Um problema chamado Holanda

A ordem internacional do pós II Guerra Mundial assentou, do lado ocidental, na afirmação definitiva do modelo da democracia liberal. Nas relações entre estes Estados, o paradigma realista clássico tradicional, cujo pressuposto era o conflito, foi progressivamente substituído pelo neorrealismo, ou estruturalismo, que aceitava a cooperação nas suas relações. Esta mudança paradigmática decorreu da perceção…

A ordem internacional do pós II Guerra Mundial assentou, do lado ocidental, na afirmação definitiva do modelo da democracia liberal. Nas relações entre estes Estados, o paradigma realista clássico tradicional, cujo pressuposto era o conflito, foi progressivamente substituído pelo neorrealismo, ou estruturalismo, que aceitava a cooperação nas suas relações.

Esta mudança paradigmática decorreu da perceção pelas elites ocidentais de que o interesse nacional era assim melhor maximizado, aceitando até envolver alguma perda de soberania. De certo modo, tal contexto resultou da fraqueza das potências europeias, e consequentemente do fim do mundo euromundo e da existência de um inimigo comum, então a União Soviética.

Na Europa, aprofundou-se este caminho, desde o primeiro empurrão do Plano Marshall, com a evolução da Comunidade Europeia do Carvão e do Aço, depois a Comunidade Económica Europeia e finalmente a União Europeia. As instituições e o enquadramento foram criados com o pressuposto de que a cooperação entre os estados era mais produtiva do que o conflito e que era obrigatório não deixar ressurgir os velhos demónios que criaram o período negro de 31 anos que deixou a Europa em escombros, e terá custado mais de 100 milhões de vidas.

A memória ainda fresca que as lideranças europeias foram tendo das consequências deste passado beligerante, assim como a existência do inimigo comum, durante as quase cinco décadas da Guerra Fria, permitiu que o modelo europeu fosse sendo desenvolvido e que funcionasse de forma aceitável.

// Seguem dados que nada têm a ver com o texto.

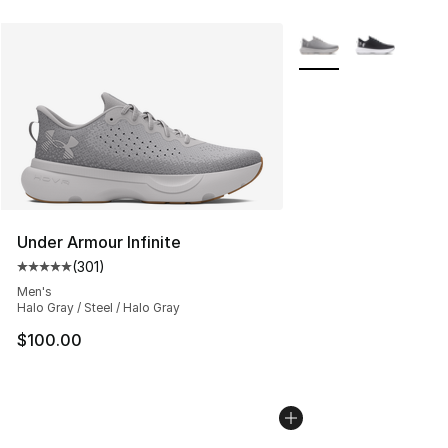
More Colors Availabl
Under Armour Infinite
(
301
)
Average customer rating - [5 out of 5 stars], 301 revie
Men's
Halo Gray / Steel / Halo Gray
$100.00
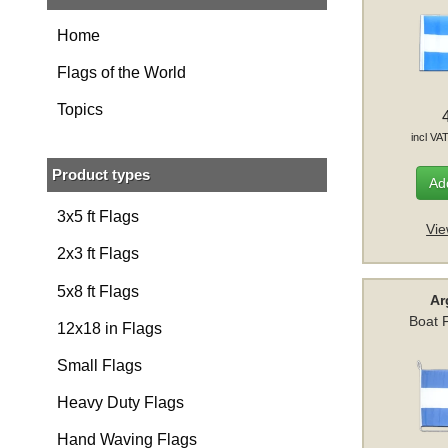
Home
Flags of the World
Topics
incl VA
Product types
Add
3x5 ft Flags
Vie
2x3 ft Flags
5x8 ft Flags
Ar
Boat 
12x18 in Flags
Small Flags
Heavy Duty Flags
Hand Waving Flags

Só que, o contexto e os protagonistas mudaram: já passaram 30 anos desde o colapso da União Soviética; a Alemanha ressurgiu (uma vez mais) unificada e afirmando-se como a maior potência económica europeia; e a União Europeia estendeu-se para lá da antiga Cortina de Ferro.

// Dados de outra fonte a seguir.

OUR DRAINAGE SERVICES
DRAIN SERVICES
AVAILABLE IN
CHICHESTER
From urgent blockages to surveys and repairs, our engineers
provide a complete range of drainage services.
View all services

Tudo o que temos assistido faz-me entender que os estados passaram a ver este projeto de uma forma mais utilitária e menos como a concretização de uma ideia comum. Estão a tornar-se mais realistas (no conceito clássico do termo), o que leva necessariamente a choques de posições sucessivos. A União Europeia significa coisas distintas para o sul, para o norte, para o leste e para os países nórdicos. São estas perceções distintas e a visão mais utilitária sobre o projeto que fazem ressurgir os nacionalismos, que levam a eventos como o Brexit e que conduzem a crises sucessivas ou à óbvia falta de capacidade em lidar com os obstáculos que têm surgido.

Chegamos, assim, ao problema chamado Holanda, que, verdadeiramente, é muito mais profundo do que um país. É o problema de a Europa saber se ainda prefere a cooperação ao conflito, se tem condições para avançar no caminho do racional ou se retrocede para o objetivismo individualista.

Perante a ameaça comum do novo coronavírus e a pandemia de covid-19, nenhum estado da União se dispôs a ajudar a Itália, houve momentos de disputa de matérias de proteção entre membros do mesmo projeto europeu, um grupo de países (entre os quais a Holanda) não resiste a tentar impor regras de austeridade para que haja investimento num período de exceção e, finalmente, a existência de veículos de dívida comum (que seria um passo para uma maior integração) é atirada para um futuro mais longínquo.

Quando António Costa colocou o ponto da discussão em saber se a Holanda quer fazer parte da União Europeia, o que estava realmente a perguntar é se este projeto ainda tem razão de existir, com esta geometria e com estes intervenientes.

Ainda acredito que sim, que este é um tempo claramente de cooperação internacional, porque não quero que se dê razão a Kissinger, que dizia recentemente que “se os líderes não forem capazes de cooperar, deitarão fogo ao mundo”.